Almost immediately after Gov. Bill Lee signed into law legislation passed during this week's special session on congressional redistricting, the NAACP's Tennessee chapter filed a lawsuit against Lee and the Tennessee General Assembly seeking to void redistricting.
NAACP Tennessee president Gloria Sweet-Love is also listed as a petitioner in her capacity as a voter, as well as her organizational leadership.
The lawsuit alleges that the special session proclamation by the governor did not "specifically" state the call to change a statute that would prohibit late-decade redistricting or mention residency requirements for elections.
Protests from demonstrators and Democrats mark heated final day of whirlwind special session
Citing Article III, Section 9 of the Tennessee Constitution, the NAACP emphasizes that the power to convene a special session held by the governor requires that lawmakers "shall enter on no legislative business except that for which they were specifically called together," adding emphasis to the word "specifically" as they go on to later define it.
Instead of targeting the bill that officially redraws the congressional maps, the lawsuit instead zeroes in on House Bill 7001, which removes election residency requirements, and HB 7002, which removes the state law prohibiting the change of congressional districts between census years.
The NAACP requested an issuance of a declaratory judgment on the legality of the governor and General Assembly's actions of late-decade redistricting.
The organization also requested injunctive relief to bar the governor, General Assembly or anyone else from taking steps to further redistricting that came from the session, calling the new maps "illegitimately derived congressional district boundaries."
Tennessee Attorney General Jonathan Skrmetti filed a notice of a requirement for a special three-judge panel. The notice did not contain any other reply to the allegations in the NAACP lawsuit.
"Under no circumstances can Respondents’ actions, which violate Tennessee statutory and constitutional provisions, be considered a benefit to the public for whom the statutory and constitutional provisions were enacted," the lawsuit states.
Democrats pushed back against the redistricting effort all week, likening the maps to the Jim Crow era and kicking off the week by stating there would be legal action ahead if the Republicans continued with their plans to redraw the state’s only federal Democratic seat — and only majority-Black district — into three Republican districts.
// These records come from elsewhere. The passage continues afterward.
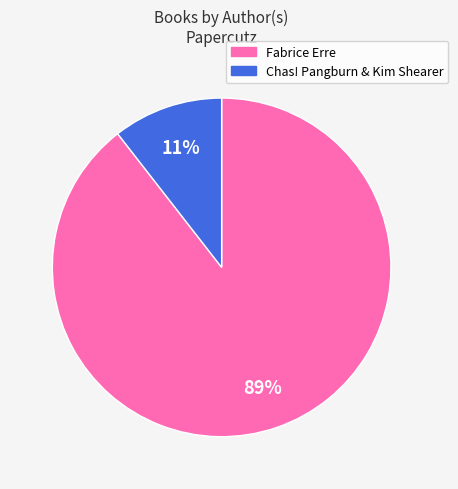

To the nearest percent, what is the average slice percentage?

50%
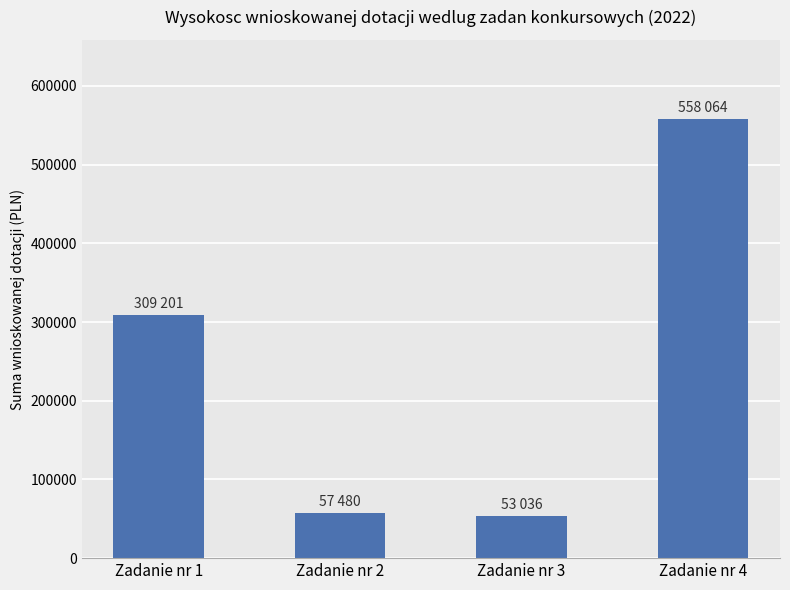

What is the value of the 4th bar from the left?

558064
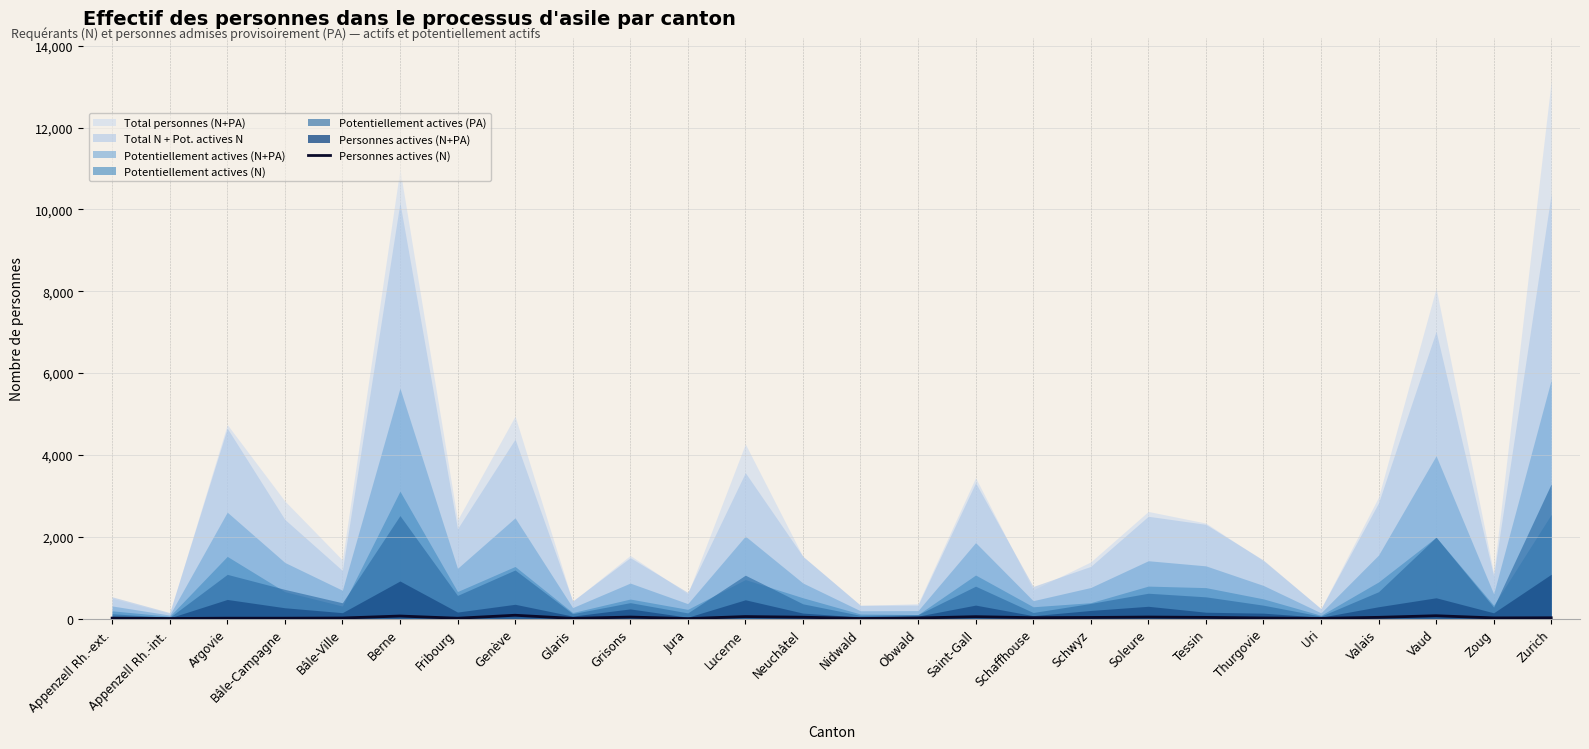

True or false: the data shows 10 at Bâle-Campagne.

True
Republicans spent the week denying any racial implications for redrawing the map, stating several times they were based on politics and population and did not dispute the use of 2020 census data.
Update, 4 p.m.: The Tennessee Democratic Party filed its own lawsuit in the U.S. District Court of Middle Tennessee on Friday afternoon. A statement from TNDP chair Rachel Campbell reads, in part:
“The Tennessee Democratic Party has made one thing clear from the very beginning: we are taking this fight everywhere it must be fought, at the polls, in the courts, and in the streets. We are outraged that Governor Bill Lee and Tennessee Republicans are attempting to roll back generations of civil rights progress in just three days through a redistricting scheme designed to unlawfully silence Black voters. This is not only racist, it’s reckless. Changing the rules midstream will create chaos for voters and throw communities into upheaval. We will fight these racially gerrymandered maps tooth and nail because the future of democracy in Tennessee, across the South, and throughout this nation depends on it.”